The Leibniz ScienceCampus “Empirical Linguistics and Computational Language Modeling” aims to conduct innovative research to support the high-quality automatic annotation of large-scale corpus resources of German language through induction of domain-, genre- and variety-adaptive natural language processing models, to enable advanced empirical research in linguistics as well as innovative applications in the humanities and the social sciences.

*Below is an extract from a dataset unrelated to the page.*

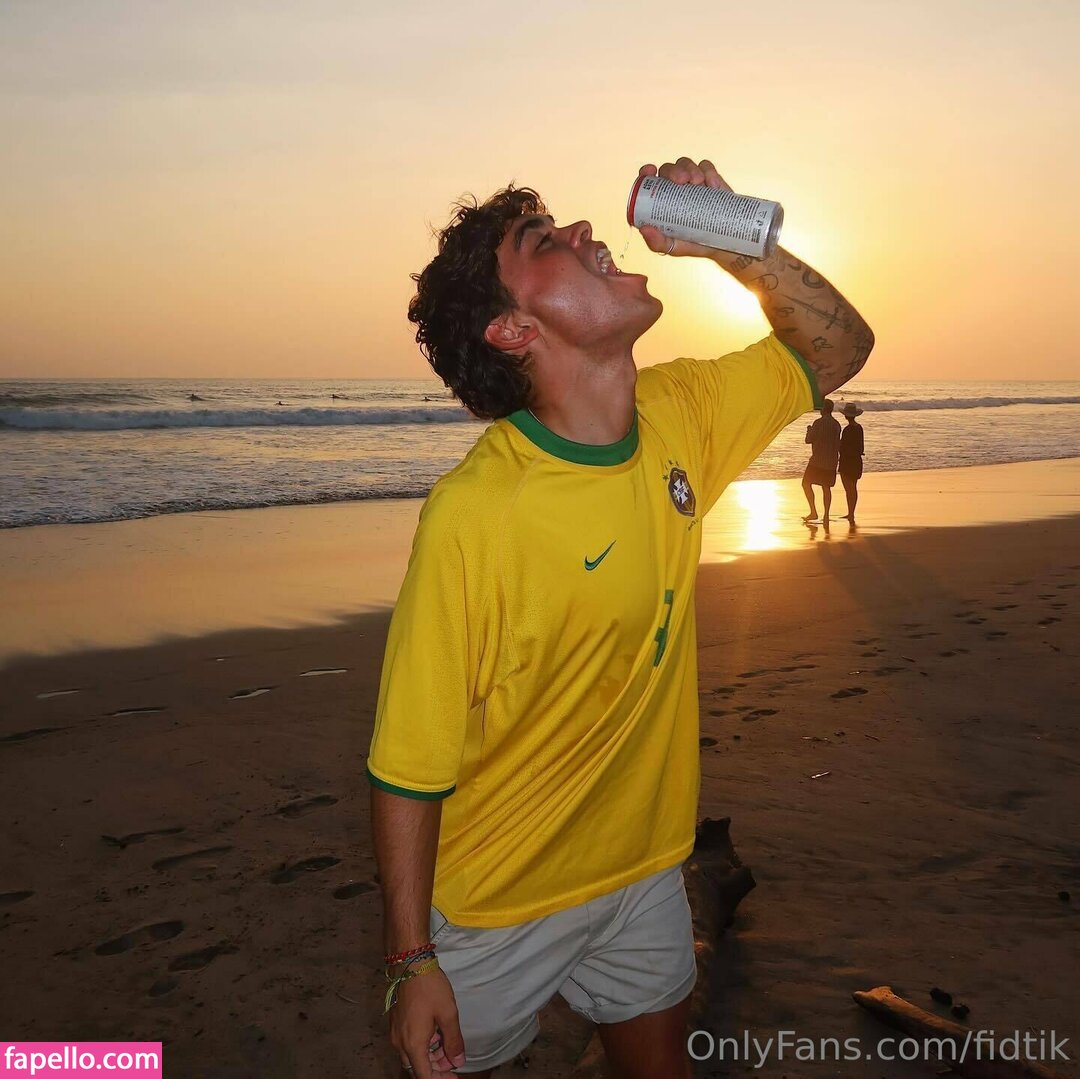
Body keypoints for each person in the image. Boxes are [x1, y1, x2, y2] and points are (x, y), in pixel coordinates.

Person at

Central research themes are the corpus-based acquisition of linguistic, especially distributional semantic models, the interfacing of corpora with linguistic and knowledge ontologies and the corpus- and computational linguistic analysis of genre effects in grammar and lexicon research. As a distinguishing feature the Leibniz ScienceCampus will focus on German language, which is considerably understudied in relation to English. The computational modeling will take advantage of weak supervision and unsupervised learning techniques. Expected results include improved large-scale annotated corpus resources of contemporary German, enhanced with novel semantic annotation layers, and advanced NLP models and resources for the analysis of German corpora from different genres and domains.
The close cooperation between linguists and computational linguists in the ScienceCampus is designed to foster novel research methods in empirical linguistics. Through improved genre- and domain-adaptive computational models it will be possible to address a wide range of applications in Digital Humanities and Language Technology. The Leibniz ScienceCampus will explore novel research questions in this area through collaborative interdisciplinary incubator projects in empirical linguistics and Digital Humanities.
The Leibniz ScienceCampus “Empirical Linguistics and Computational Language Modeling” is a novel cooperation project between the Institute for German Language (IDS) Mannheim and the Institute of Computational Linguistics of Heidelberg University. The ScienceCampus includes cooperation partners from linguistics and computer science from Heidelberg University and the University of Mannheim, as well as computational linguists from the Heidelberg Institute for Theoretical Studies (HITS).